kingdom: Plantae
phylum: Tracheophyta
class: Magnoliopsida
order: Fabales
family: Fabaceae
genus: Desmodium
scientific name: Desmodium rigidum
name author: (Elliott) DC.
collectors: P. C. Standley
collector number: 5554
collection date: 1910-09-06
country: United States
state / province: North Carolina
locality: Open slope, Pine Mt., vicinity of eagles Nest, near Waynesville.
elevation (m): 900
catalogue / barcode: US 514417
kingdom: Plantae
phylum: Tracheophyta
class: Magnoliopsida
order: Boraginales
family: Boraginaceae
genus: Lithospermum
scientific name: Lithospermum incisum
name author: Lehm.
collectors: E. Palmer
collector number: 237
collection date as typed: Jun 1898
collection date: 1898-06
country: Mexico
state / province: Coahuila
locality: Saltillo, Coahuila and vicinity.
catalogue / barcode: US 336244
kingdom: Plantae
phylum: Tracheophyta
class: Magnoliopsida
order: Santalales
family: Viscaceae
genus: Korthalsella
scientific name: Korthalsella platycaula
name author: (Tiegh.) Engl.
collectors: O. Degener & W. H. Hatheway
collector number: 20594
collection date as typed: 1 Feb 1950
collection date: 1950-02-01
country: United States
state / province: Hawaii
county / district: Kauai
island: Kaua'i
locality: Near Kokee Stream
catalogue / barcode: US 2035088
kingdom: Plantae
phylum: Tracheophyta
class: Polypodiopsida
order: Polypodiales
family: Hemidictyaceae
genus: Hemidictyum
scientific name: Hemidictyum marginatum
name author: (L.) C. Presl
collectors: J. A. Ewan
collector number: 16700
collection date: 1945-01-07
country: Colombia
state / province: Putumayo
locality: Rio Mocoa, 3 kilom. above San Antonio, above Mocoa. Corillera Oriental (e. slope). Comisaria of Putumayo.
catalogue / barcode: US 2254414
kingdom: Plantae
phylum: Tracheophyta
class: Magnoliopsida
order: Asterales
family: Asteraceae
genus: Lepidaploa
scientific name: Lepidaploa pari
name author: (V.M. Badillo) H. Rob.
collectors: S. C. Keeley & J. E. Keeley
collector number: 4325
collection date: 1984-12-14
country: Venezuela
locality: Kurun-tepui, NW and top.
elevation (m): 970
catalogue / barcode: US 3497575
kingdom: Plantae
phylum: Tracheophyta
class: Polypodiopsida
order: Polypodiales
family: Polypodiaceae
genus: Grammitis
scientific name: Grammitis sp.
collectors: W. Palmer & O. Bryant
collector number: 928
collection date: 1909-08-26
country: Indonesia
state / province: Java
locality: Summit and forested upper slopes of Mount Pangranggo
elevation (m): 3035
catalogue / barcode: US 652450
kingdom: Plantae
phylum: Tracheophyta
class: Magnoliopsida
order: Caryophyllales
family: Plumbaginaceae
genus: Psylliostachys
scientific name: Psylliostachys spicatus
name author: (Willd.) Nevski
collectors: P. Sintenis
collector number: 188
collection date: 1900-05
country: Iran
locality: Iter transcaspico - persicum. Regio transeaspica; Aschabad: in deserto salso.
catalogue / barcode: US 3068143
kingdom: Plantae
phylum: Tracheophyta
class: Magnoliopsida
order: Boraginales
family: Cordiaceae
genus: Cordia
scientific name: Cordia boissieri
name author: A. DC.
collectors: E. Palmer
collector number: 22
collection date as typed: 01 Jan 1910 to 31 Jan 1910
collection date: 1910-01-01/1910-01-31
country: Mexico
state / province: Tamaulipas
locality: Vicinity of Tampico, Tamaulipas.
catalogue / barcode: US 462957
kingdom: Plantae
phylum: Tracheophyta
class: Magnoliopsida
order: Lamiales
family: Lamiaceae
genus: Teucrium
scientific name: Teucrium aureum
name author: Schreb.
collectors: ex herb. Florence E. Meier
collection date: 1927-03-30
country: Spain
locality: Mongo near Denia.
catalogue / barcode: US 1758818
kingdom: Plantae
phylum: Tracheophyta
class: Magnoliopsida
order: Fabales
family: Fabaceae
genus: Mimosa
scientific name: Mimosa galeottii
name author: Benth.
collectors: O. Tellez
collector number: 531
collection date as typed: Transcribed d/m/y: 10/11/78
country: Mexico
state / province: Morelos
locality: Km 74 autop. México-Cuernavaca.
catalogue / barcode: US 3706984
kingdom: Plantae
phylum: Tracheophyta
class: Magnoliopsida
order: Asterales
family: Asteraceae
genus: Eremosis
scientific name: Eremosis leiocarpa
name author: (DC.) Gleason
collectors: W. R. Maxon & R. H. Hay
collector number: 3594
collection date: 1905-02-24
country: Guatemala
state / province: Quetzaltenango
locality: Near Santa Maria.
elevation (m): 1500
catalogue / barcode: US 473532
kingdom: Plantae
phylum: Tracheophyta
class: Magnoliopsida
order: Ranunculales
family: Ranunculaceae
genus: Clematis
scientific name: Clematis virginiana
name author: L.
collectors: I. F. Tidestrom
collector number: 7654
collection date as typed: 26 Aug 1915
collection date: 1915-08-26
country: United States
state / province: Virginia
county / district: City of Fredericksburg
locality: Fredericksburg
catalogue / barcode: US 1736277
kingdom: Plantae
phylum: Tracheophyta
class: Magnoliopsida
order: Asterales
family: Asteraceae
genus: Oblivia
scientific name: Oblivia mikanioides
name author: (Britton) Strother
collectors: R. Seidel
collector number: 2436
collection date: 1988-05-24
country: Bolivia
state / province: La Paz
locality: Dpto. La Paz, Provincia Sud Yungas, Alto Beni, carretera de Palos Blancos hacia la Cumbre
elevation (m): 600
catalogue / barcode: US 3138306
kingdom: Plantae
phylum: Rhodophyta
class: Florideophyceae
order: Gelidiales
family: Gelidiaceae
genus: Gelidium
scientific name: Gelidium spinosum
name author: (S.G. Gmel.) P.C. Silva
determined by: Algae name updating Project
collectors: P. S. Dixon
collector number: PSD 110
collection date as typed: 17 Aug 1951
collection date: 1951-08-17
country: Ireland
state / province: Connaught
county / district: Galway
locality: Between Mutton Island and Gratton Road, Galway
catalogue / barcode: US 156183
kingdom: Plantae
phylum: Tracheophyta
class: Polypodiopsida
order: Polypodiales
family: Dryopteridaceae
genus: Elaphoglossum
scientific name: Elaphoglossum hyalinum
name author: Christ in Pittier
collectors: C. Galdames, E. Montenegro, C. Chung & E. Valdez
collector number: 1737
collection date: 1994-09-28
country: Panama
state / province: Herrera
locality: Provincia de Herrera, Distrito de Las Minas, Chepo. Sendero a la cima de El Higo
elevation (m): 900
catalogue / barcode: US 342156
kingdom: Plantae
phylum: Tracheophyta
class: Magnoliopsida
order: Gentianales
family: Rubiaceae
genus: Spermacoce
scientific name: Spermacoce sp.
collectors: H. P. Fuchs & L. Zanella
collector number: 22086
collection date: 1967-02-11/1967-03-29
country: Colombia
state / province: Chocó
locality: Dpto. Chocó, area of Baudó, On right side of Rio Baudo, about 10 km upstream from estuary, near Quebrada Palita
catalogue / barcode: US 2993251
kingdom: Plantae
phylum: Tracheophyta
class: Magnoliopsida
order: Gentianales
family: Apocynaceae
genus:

### Problem description
Can you render the records above as a numbered list, running from their first line through the line containing "collection date: 1898-06", both included, with blank lines left out?

### Solution to the exercise
1. kingdom: Plantae
2. phylum: Tracheophyta
3. class: Magnoliopsida
4. order: Fabales
5. family: Fabaceae
6. genus: Desmodium
7. scientific name: Desmodium rigidum
8. name author: (Elliott) DC.
9. collectors: P. C. Standley
10. collector number: 5554
11. collection date: 1910-09-06
12. country: United States
13. state / province: North Carolina
14. locality: Open slope, Pine Mt., vicinity of eagles Nest, near Waynesville.
15. elevation (m): 900
16. catalogue / barcode: US 514417
17. kingdom: Plantae
18. phylum: Tracheophyta
19. class: Magnoliopsida
20. order: Boraginales
21. family: Boraginaceae
22. genus: Lithospermum
23. scientific name: Lithospermum incisum
24. name author: Lehm.
25. collectors: E. Palmer
26. collector number: 237
27. collection date as typed: Jun 1898
28. collection date: 1898-06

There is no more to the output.